Journalist Matt Shea spoke to Clark at his large detached house in Essex, where several luxury cars, including a Bentley, were parked on the driveway.
Asked whether he was aware his site on Baldwins Farm was being used to store stolen cars, Mr Clark replied: ‘F*** off’.
This is far from the first time stolen cars have been found at Baldwins Farm, with Essex Police conducting a raid in 2020 that recovered three Range Rovers and a Land Rover Discovery.
Some of the vehicles were already in the process of being broken down for parts, while others were mere shells – with the chassis and wheels virtually the only elements remaining.

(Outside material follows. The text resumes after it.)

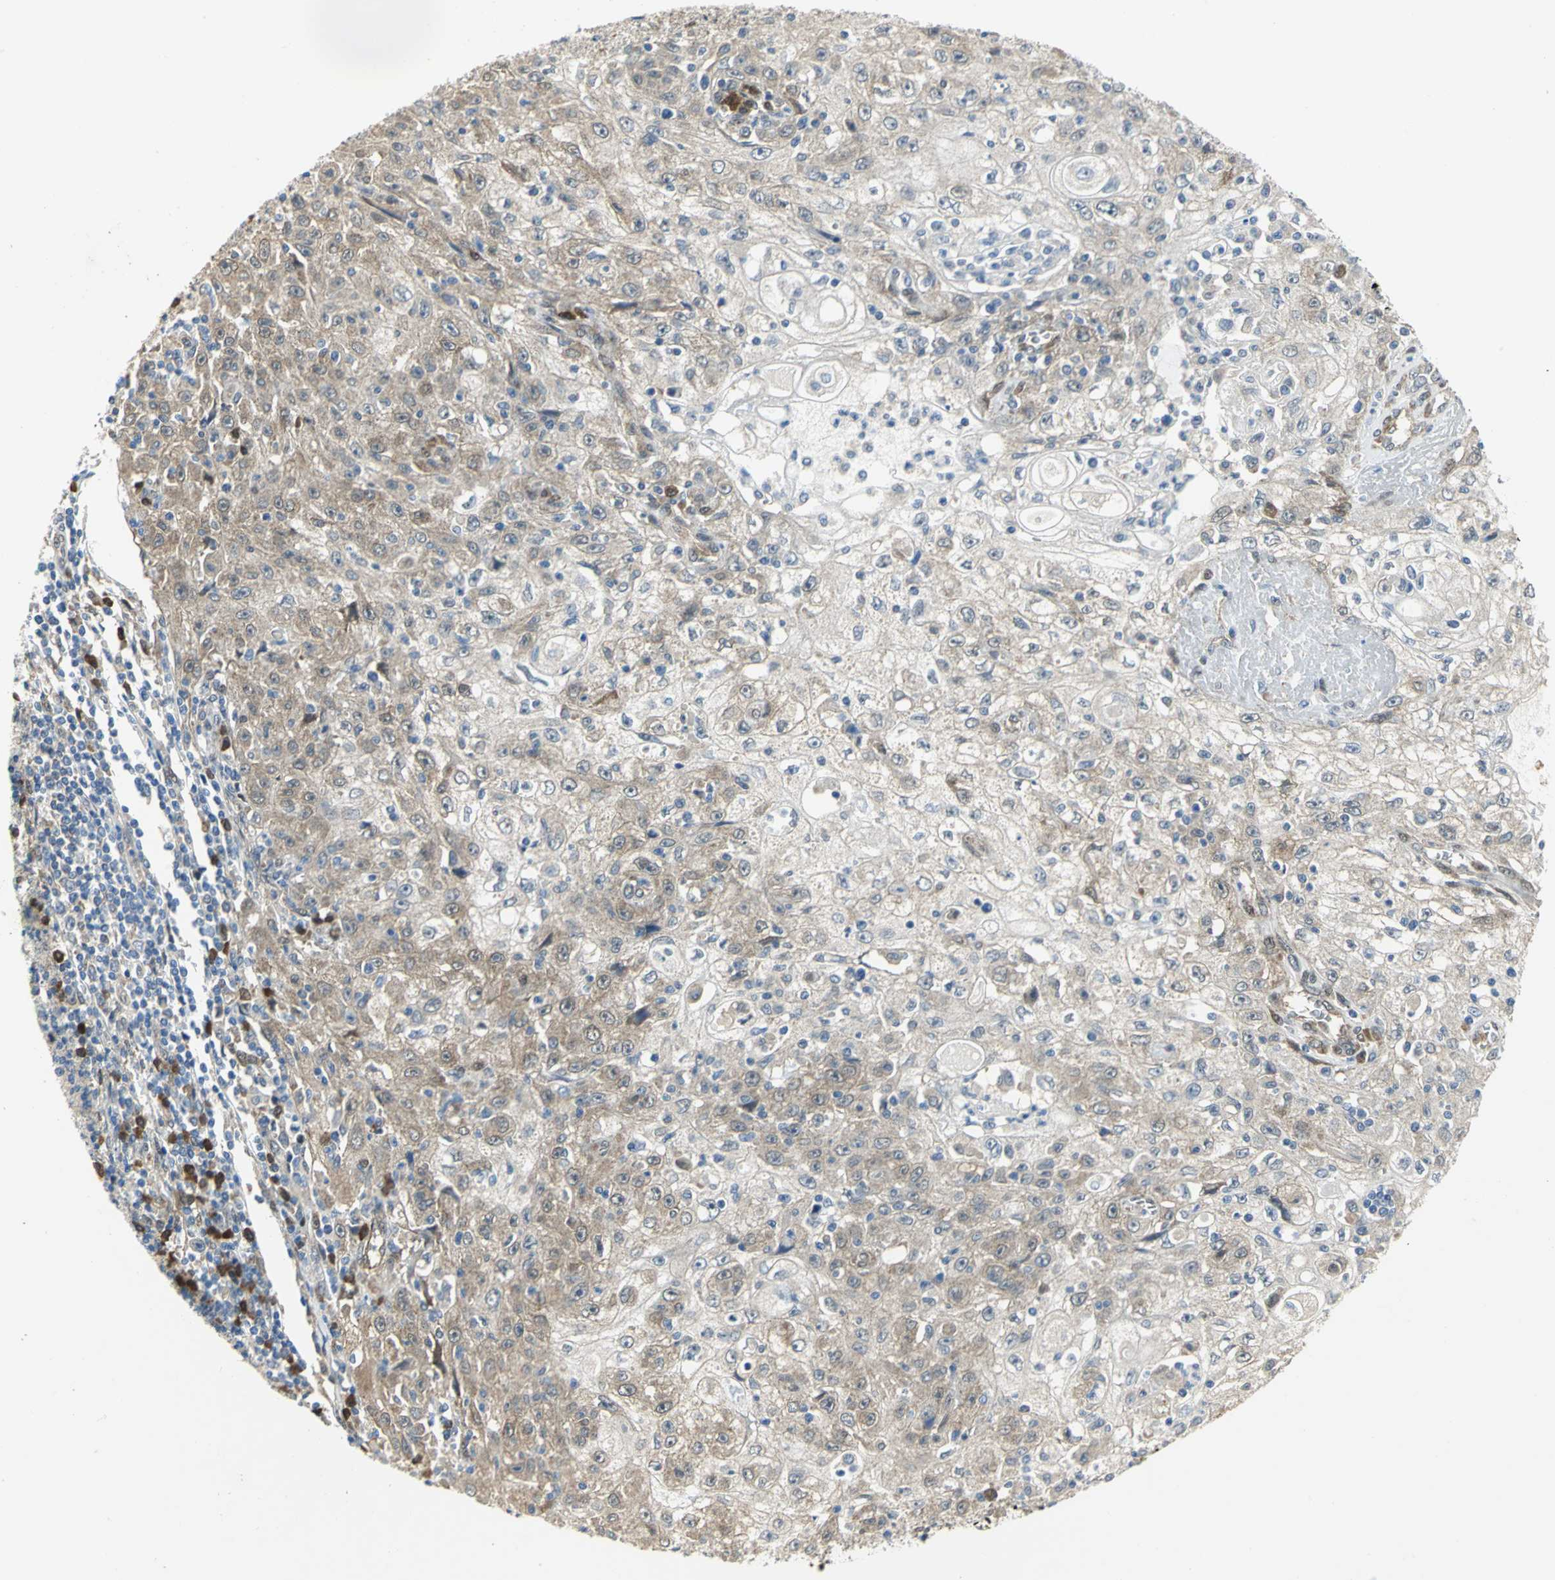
{"staining": {"intensity": "weak", "quantity": "<25%", "location": "cytoplasmic/membranous"}, "tissue": "skin cancer", "cell_type": "Tumor cells", "image_type": "cancer", "snomed": [{"axis": "morphology", "description": "Squamous cell carcinoma, NOS"}, {"axis": "topography", "description": "Skin"}], "caption": "A high-resolution histopathology image shows IHC staining of skin squamous cell carcinoma, which shows no significant staining in tumor cells.", "gene": "PGM3", "patient": {"sex": "male", "age": 75}}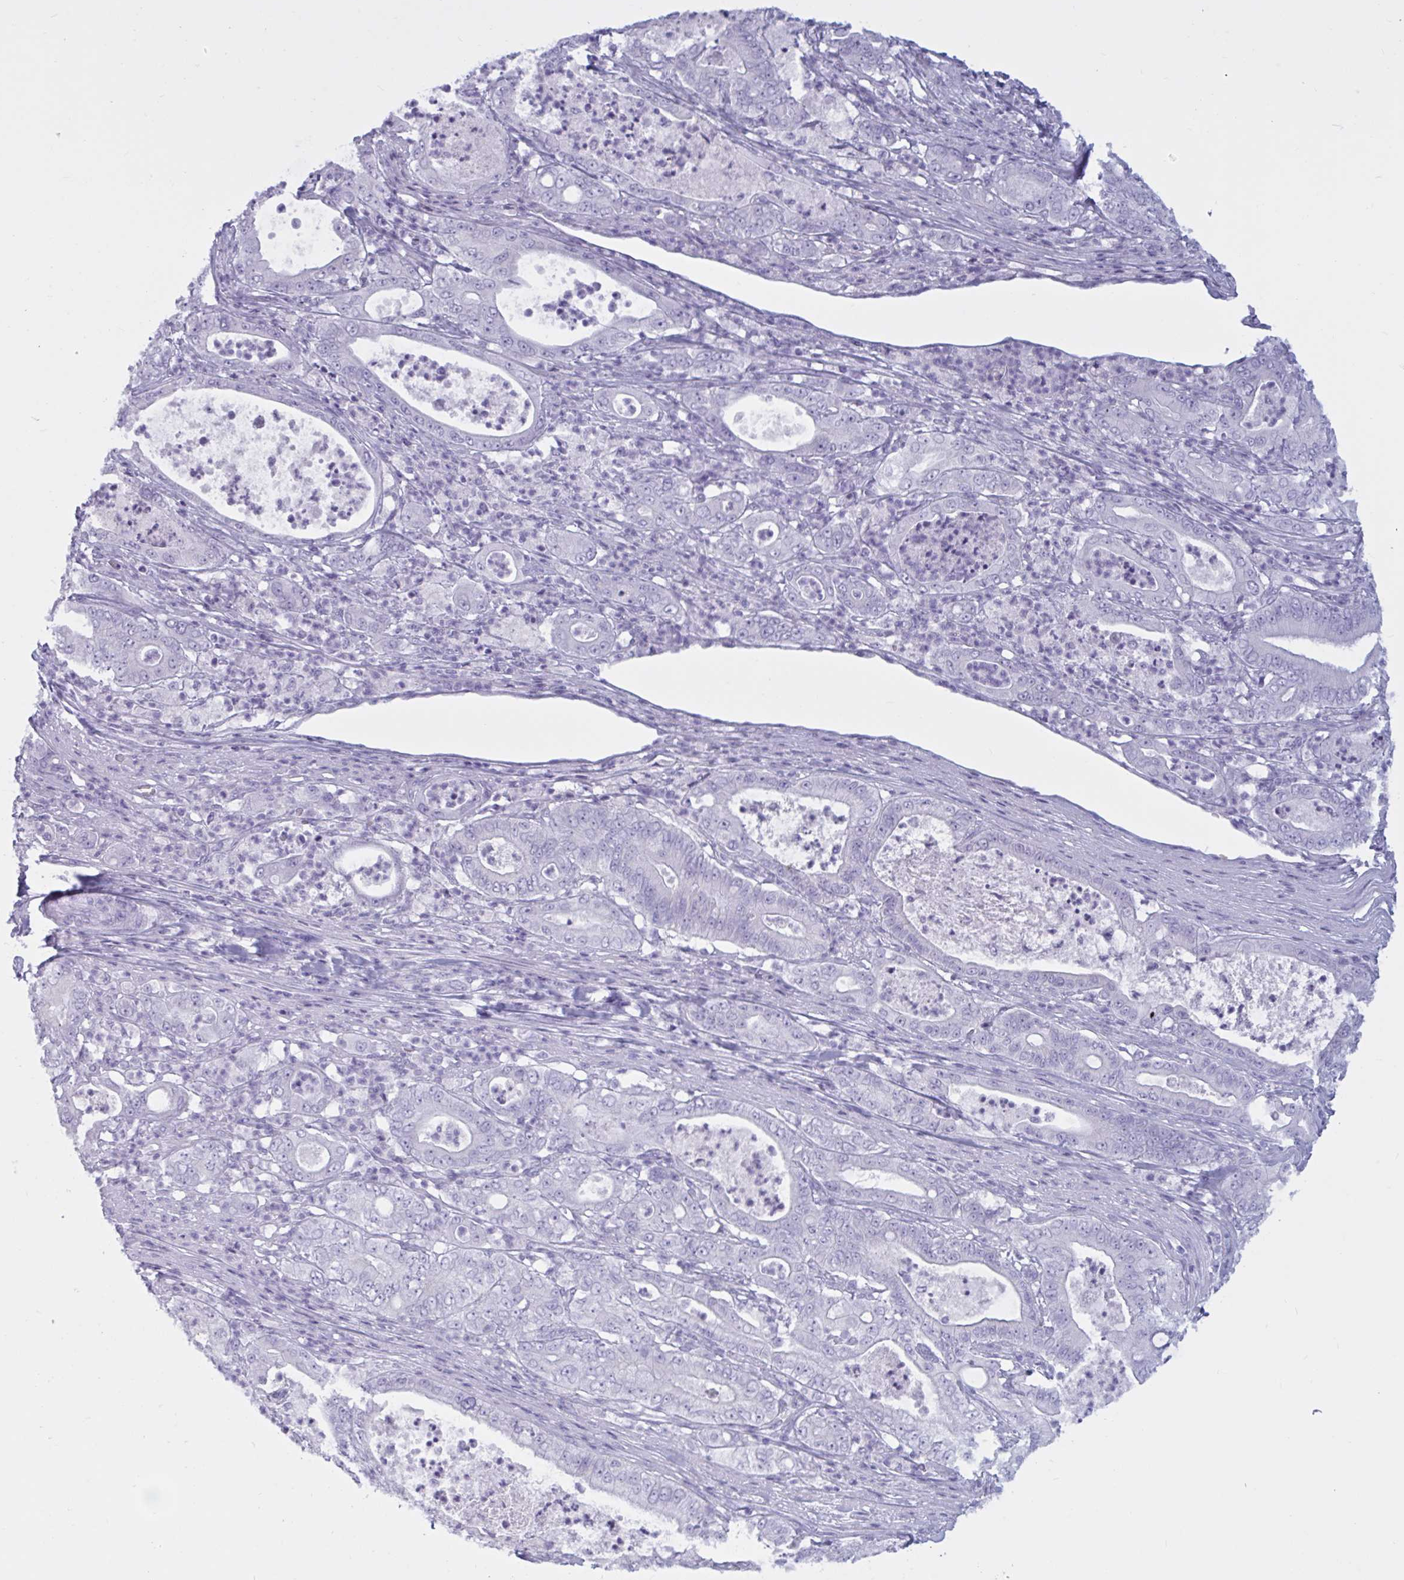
{"staining": {"intensity": "negative", "quantity": "none", "location": "none"}, "tissue": "pancreatic cancer", "cell_type": "Tumor cells", "image_type": "cancer", "snomed": [{"axis": "morphology", "description": "Adenocarcinoma, NOS"}, {"axis": "topography", "description": "Pancreas"}], "caption": "Tumor cells show no significant protein staining in pancreatic cancer.", "gene": "BBS10", "patient": {"sex": "male", "age": 71}}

In 2009 and 2010, raids discovered stolen cars and evidence of rubbish, including electricals, being illegally shipped to Africa.
During a raid in October 2016, police, the Environment Agency, HMRC, and immigration enforcement discovered more than 900 stolen gas bottles worth £50,000.
The following July, the Environment Agency secured a £120,000 fine against a company called PCS Recycling for illegal waste tipping and storage at Baldwins Farm and another site.
As recently as April last year, police and environmental officials enforced a ‘restriction order’ to stop illegal waste dumping and burning on the farm.
Essex Police said they could not obtain a warrant to recover the stolen Audi because it’s tracker was not giving a precise reading.